WORK ORDER » Please restate the data below word for word, omitting all images.

+ + + + + + +

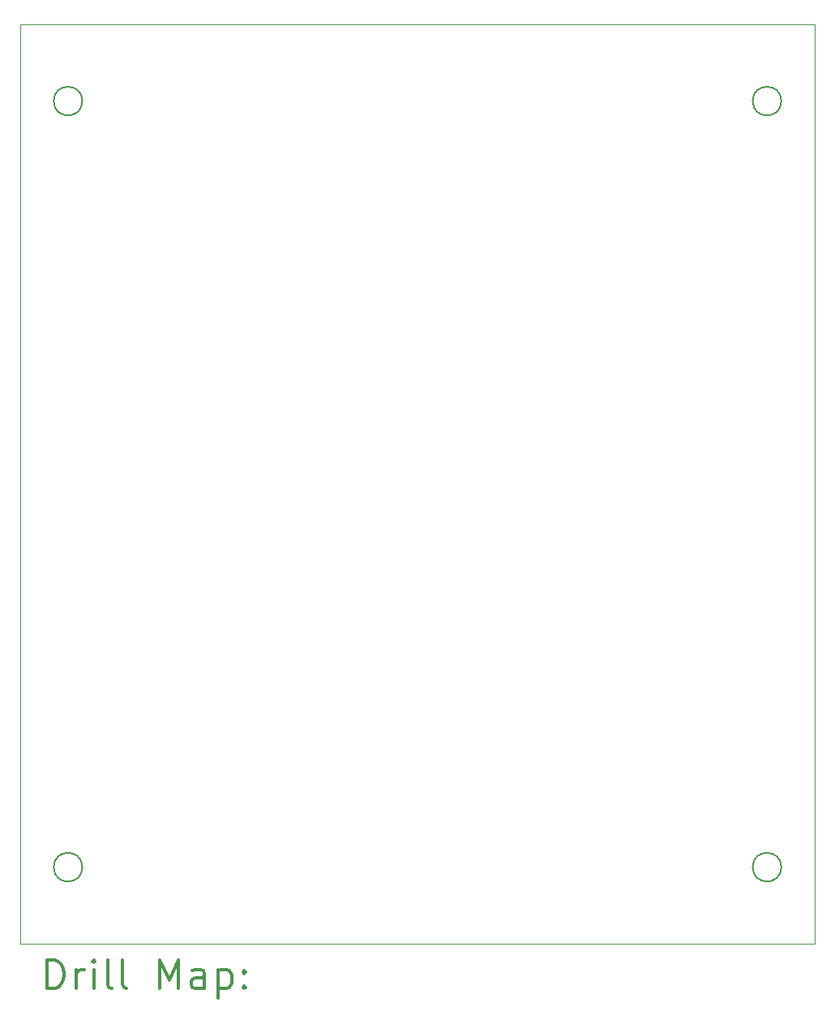
<source format=gbr>
%FSLAX45Y45*%
G04 Gerber Fmt 4.5, Leading zero omitted, Abs format (unit mm)*
G04 Created by KiCad (PCBNEW (5.1.10)-1) date 2022-04-02 16:09:59*
%MOMM*%
%LPD*%
G01*
G04 APERTURE LIST*
%TA.AperFunction,Profile*%
%ADD10C,0.150000*%
%TD*%
%TA.AperFunction,Profile*%
%ADD11C,0.050000*%
%TD*%
%ADD12C,0.200000*%
%ADD13C,0.300000*%
G04 APERTURE END LIST*
D10*
X9650000Y-13900000D02*
G75*
G03*
X9650000Y-13900000I-150000J0D01*
G01*
X16950000Y-13900000D02*
G75*
G03*
X16950000Y-13900000I-150000J0D01*
G01*
X16950000Y-5900000D02*
G75*
G03*
X16950000Y-5900000I-150000J0D01*
G01*
X9650000Y-5900000D02*
G75*
G03*
X9650000Y-5900000I-150000J0D01*
G01*
D11*
X9000000Y-14700000D02*
X17300000Y-14700000D01*
X9000000Y-5100000D02*
X9000000Y-14700000D01*
X17300000Y-5100000D02*
X9000000Y-5100000D01*
X17300000Y-5100000D02*
X17300000Y-14700000D01*
D12*
D13*
X9283928Y-15168214D02*
X9283928Y-14868214D01*
X9355357Y-14868214D01*
X9398214Y-14882500D01*
X9426786Y-14911071D01*
X9441071Y-14939643D01*
X9455357Y-14996786D01*
X9455357Y-15039643D01*
X9441071Y-15096786D01*
X9426786Y-15125357D01*
X9398214Y-15153929D01*
X9355357Y-15168214D01*
X9283928Y-15168214D01*
X9583928Y-15168214D02*
X9583928Y-14968214D01*
X9583928Y-15025357D02*
X9598214Y-14996786D01*
X9612500Y-14982500D01*
X9641071Y-14968214D01*
X9669643Y-14968214D01*
X9769643Y-15168214D02*
X9769643Y-14968214D01*
X9769643Y-14868214D02*
X9755357Y-14882500D01*
X9769643Y-14896786D01*
X9783928Y-14882500D01*
X9769643Y-14868214D01*
X9769643Y-14896786D01*
X9955357Y-15168214D02*
X9926786Y-15153929D01*
X9912500Y-15125357D01*
X9912500Y-14868214D01*
X10112500Y-15168214D02*
X10083928Y-15153929D01*
X10069643Y-15125357D01*
X10069643Y-14868214D01*
X10455357Y-15168214D02*
X10455357Y-14868214D01*
X10555357Y-15082500D01*
X10655357Y-14868214D01*
X10655357Y-15168214D01*
X10926786Y-15168214D02*
X10926786Y-15011071D01*
X10912500Y-14982500D01*
X10883928Y-14968214D01*
X10826786Y-14968214D01*
X10798214Y-14982500D01*
X10926786Y-15153929D02*
X10898214Y-15168214D01*
X10826786Y-15168214D01*
X10798214Y-15153929D01*
X10783928Y-15125357D01*
X10783928Y-15096786D01*
X10798214Y-15068214D01*
X10826786Y-15053929D01*
X10898214Y-15053929D01*
X10926786Y-15039643D01*
X11069643Y-14968214D02*
X11069643Y-15268214D01*
X11069643Y-14982500D02*
X11098214Y-14968214D01*
X11155357Y-14968214D01*
X11183928Y-14982500D01*
X11198214Y-14996786D01*
X11212500Y-15025357D01*
X11212500Y-15111071D01*
X11198214Y-15139643D01*
X11183928Y-15153929D01*
X11155357Y-15168214D01*
X11098214Y-15168214D01*
X11069643Y-15153929D01*
X11341071Y-15139643D02*
X11355357Y-15153929D01*
X11341071Y-15168214D01*
X11326786Y-15153929D01*
X11341071Y-15139643D01*
X11341071Y-15168214D01*
X11341071Y-14982500D02*
X11355357Y-14996786D01*
X11341071Y-15011071D01*
X11326786Y-14996786D01*
X11341071Y-14982500D01*
X11341071Y-15011071D01*
M02*

</source>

+ + + + + + +

WRITTEN RESPONSE »
<source format=gbr>
%FSLAX45Y45*%
G04 Gerber Fmt 4.5, Leading zero omitted, Abs format (unit mm)*
G04 Created by KiCad (PCBNEW (5.1.10)-1) date 2022-04-02 16:09:59*
%MOMM*%
%LPD*%
G01*
G04 APERTURE LIST*
%TA.AperFunction,Profile*%
%ADD10C,0.150000*%
%TD*%
%TA.AperFunction,Profile*%
%ADD11C,0.050000*%
%TD*%
%ADD12C,0.200000*%
%ADD13C,0.300000*%
G04 APERTURE END LIST*
D10*
X9650000Y-13900000D02*
G75*
G03*
X9650000Y-13900000I-150000J0D01*
G01*
X16950000Y-13900000D02*
G75*
G03*
X16950000Y-13900000I-150000J0D01*
G01*
X16950000Y-5900000D02*
G75*
G03*
X16950000Y-5900000I-150000J0D01*
G01*
X9650000Y-5900000D02*
G75*
G03*
X9650000Y-5900000I-150000J0D01*
G01*
D11*
X9000000Y-14700000D02*
X17300000Y-14700000D01*
X9000000Y-5100000D02*
X9000000Y-14700000D01*
X17300000Y-5100000D02*
X9000000Y-5100000D01*
X17300000Y-5100000D02*
X17300000Y-14700000D01*
D12*
D13*
X9283928Y-15168214D02*
X9283928Y-14868214D01*
X9355357Y-14868214D01*
X9398214Y-14882500D01*
X9426786Y-14911071D01*
X9441071Y-14939643D01*
X9455357Y-14996786D01*
X9455357Y-15039643D01*
X9441071Y-15096786D01*
X9426786Y-15125357D01*
X9398214Y-15153929D01*
X9355357Y-15168214D01*
X9283928Y-15168214D01*
X9583928Y-15168214D02*
X9583928Y-14968214D01*
X9583928Y-15025357D02*
X9598214Y-14996786D01*
X9612500Y-14982500D01*
X9641071Y-14968214D01*
X9669643Y-14968214D01*
X9769643Y-15168214D02*
X9769643Y-14968214D01*
X9769643Y-14868214D02*
X9755357Y-14882500D01*
X9769643Y-14896786D01*
X9783928Y-14882500D01*
X9769643Y-14868214D01*
X9769643Y-14896786D01*
X9955357Y-15168214D02*
X9926786Y-15153929D01*
X9912500Y-15125357D01*
X9912500Y-14868214D01*
X10112500Y-15168214D02*
X10083928Y-15153929D01*
X10069643Y-15125357D01*
X10069643Y-14868214D01*
X10455357Y-15168214D02*
X10455357Y-14868214D01*
X10555357Y-15082500D01*
X10655357Y-14868214D01*
X10655357Y-15168214D01*
X10926786Y-15168214D02*
X10926786Y-15011071D01*
X10912500Y-14982500D01*
X10883928Y-14968214D01*
X10826786Y-14968214D01*
X10798214Y-14982500D01*
X10926786Y-15153929D02*
X10898214Y-15168214D01*
X10826786Y-15168214D01*
X10798214Y-15153929D01*
X10783928Y-15125357D01*
X10783928Y-15096786D01*
X10798214Y-15068214D01*
X10826786Y-15053929D01*
X10898214Y-15053929D01*
X10926786Y-15039643D01*
X11069643Y-14968214D02*
X11069643Y-15268214D01*
X11069643Y-14982500D02*
X11098214Y-14968214D01*
X11155357Y-14968214D01*
X11183928Y-14982500D01*
X11198214Y-14996786D01*
X11212500Y-15025357D01*
X11212500Y-15111071D01*
X11198214Y-15139643D01*
X11183928Y-15153929D01*
X11155357Y-15168214D01*
X11098214Y-15168214D01*
X11069643Y-15153929D01*
X11341071Y-15139643D02*
X11355357Y-15153929D01*
X11341071Y-15168214D01*
X11326786Y-15153929D01*
X11341071Y-15139643D01*
X11341071Y-15168214D01*
X11341071Y-14982500D02*
X11355357Y-14996786D01*
X11341071Y-15011071D01*
X11326786Y-14996786D01*
X11341071Y-14982500D01*
X11341071Y-15011071D01*
M02*

</source>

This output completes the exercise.